Just flash this code to the device and enable pairing in zigbee2mqtt. This is what should be reported:
The device will also automatically be added to HA, but you won’t be able to do much with it:
In order to make this code actually useful, you’d need to add another cluster with some functions (on/off control, temperature sensor etc.) to the HA endpoint. Zigbee2mqtt will allow you to control these clusters directly from the ‘Exposes’ tab. Of course the above code is a minimal example, for anything remotely usable an LED indicating the current status (ideally also with the Identify function), button to enable pairing and finally some useful cluster are needed.
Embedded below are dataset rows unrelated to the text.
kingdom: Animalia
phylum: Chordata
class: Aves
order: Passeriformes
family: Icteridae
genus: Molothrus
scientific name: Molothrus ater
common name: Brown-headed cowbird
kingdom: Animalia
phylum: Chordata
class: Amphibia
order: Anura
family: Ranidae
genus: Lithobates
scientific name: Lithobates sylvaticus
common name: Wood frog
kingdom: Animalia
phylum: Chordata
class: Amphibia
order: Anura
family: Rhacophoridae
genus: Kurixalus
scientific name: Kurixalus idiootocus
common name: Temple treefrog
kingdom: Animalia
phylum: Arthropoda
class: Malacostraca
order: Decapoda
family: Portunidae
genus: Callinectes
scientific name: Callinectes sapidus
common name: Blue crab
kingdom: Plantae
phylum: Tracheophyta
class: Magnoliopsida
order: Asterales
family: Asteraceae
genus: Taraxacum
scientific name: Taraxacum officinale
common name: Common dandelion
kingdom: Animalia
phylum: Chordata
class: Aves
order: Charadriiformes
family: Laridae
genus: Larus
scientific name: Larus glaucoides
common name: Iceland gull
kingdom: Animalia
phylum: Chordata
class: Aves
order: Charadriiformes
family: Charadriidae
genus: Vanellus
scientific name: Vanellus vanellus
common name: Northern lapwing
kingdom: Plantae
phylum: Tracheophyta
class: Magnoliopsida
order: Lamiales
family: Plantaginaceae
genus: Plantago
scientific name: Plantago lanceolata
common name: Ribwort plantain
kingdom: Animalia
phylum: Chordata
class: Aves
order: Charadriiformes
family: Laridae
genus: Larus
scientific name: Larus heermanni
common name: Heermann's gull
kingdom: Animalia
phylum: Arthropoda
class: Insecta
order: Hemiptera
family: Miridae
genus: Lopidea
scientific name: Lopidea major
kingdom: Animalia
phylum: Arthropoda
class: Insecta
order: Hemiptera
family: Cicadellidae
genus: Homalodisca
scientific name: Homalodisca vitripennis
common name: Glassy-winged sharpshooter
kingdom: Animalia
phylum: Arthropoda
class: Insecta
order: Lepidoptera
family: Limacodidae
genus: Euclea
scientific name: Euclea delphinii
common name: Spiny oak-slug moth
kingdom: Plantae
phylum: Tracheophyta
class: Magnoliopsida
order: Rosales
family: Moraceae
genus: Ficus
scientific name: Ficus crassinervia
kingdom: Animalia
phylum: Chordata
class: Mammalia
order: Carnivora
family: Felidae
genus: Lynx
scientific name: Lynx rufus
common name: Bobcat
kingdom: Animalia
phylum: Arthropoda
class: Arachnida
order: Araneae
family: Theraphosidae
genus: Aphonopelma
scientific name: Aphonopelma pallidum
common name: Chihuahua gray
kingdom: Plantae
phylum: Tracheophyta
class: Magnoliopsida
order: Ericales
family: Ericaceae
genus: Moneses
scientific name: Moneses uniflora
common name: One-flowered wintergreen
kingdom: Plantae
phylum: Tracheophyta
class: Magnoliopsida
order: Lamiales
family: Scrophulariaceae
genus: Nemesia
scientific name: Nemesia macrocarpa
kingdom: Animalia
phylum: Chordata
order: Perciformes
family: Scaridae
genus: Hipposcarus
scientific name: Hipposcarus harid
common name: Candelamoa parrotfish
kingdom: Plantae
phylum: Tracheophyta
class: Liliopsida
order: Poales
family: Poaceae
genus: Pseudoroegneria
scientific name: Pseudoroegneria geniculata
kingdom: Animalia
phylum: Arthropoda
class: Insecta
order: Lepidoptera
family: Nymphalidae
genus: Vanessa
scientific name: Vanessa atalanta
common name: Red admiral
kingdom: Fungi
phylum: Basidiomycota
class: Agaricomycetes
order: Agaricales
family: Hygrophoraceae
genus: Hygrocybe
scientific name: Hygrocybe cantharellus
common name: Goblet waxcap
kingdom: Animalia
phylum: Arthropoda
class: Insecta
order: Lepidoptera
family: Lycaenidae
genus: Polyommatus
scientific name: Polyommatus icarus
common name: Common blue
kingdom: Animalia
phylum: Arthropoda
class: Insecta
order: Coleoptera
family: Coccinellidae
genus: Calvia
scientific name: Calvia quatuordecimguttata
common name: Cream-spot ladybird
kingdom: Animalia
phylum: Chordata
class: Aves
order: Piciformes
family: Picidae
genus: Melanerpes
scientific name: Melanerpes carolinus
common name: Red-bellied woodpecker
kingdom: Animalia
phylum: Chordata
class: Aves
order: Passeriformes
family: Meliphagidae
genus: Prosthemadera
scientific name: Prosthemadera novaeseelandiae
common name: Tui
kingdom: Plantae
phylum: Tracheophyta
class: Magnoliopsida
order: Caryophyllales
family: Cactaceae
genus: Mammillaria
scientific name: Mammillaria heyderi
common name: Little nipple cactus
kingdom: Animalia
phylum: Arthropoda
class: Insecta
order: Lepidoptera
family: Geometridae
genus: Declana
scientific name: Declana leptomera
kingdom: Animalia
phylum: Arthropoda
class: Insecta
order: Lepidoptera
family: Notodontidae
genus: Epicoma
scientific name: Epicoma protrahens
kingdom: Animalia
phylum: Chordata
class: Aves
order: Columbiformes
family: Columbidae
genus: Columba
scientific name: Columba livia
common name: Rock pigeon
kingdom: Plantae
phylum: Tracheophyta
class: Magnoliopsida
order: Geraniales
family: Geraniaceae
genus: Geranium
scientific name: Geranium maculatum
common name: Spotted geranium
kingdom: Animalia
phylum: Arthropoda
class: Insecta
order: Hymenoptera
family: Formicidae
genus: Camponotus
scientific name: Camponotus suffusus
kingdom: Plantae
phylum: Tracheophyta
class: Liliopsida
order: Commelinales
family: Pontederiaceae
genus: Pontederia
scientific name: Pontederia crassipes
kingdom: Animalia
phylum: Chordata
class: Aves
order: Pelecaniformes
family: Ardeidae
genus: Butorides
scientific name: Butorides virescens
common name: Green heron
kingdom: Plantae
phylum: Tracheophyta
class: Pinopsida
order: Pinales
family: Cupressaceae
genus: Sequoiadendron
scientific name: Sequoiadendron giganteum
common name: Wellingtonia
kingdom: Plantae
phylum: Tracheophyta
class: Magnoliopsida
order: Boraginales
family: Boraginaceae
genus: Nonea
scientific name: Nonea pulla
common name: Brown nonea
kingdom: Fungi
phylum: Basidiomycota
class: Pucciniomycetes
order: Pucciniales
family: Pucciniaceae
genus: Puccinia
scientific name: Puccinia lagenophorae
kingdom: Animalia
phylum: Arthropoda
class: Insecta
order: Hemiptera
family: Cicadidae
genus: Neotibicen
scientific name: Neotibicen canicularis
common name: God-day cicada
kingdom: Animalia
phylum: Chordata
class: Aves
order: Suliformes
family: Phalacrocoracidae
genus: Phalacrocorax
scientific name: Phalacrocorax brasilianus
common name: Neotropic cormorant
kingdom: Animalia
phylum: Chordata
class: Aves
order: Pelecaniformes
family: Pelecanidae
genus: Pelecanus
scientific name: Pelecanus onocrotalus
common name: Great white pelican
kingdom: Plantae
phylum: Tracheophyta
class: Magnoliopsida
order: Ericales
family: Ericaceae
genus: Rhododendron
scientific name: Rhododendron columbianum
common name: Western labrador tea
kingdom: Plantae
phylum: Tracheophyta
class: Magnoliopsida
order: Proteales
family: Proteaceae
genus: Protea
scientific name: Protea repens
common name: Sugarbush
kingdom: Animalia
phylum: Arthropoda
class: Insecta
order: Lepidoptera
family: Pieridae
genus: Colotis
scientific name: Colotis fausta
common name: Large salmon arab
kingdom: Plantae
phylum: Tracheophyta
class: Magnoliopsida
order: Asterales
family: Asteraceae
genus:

Also note that once you pair the device with zigbee2mqtt, it saves it’s basic cluster data (device and manufacturer data etc.). If you then change these in the ESP’s code and reupload the firmware, zigbee2mqtt will keep the old data and deleting and re-pairing the device won’t help. I also tried calling esp_zb_factory_reset(), but that didn’t help either. The only two ways to force Zigbee2mqtt to reload the data I found worked reliably:
- changing the device’s IEEE address using
esp_zb_set_long_address, but this is very ugly, in my opinion - restarting the whole zigbee2mqtt service, which is my preferred option
Conclusion
I was really surprised how easy this was to set up, and even though it is evident that Espressif’s Zigbee stack is relatively new, the documentation was usable and everything worked without any bugs. So now I just need to get my hands on the H2-WROOM-02 modules and I can start creating Zigbee sensors in my lab.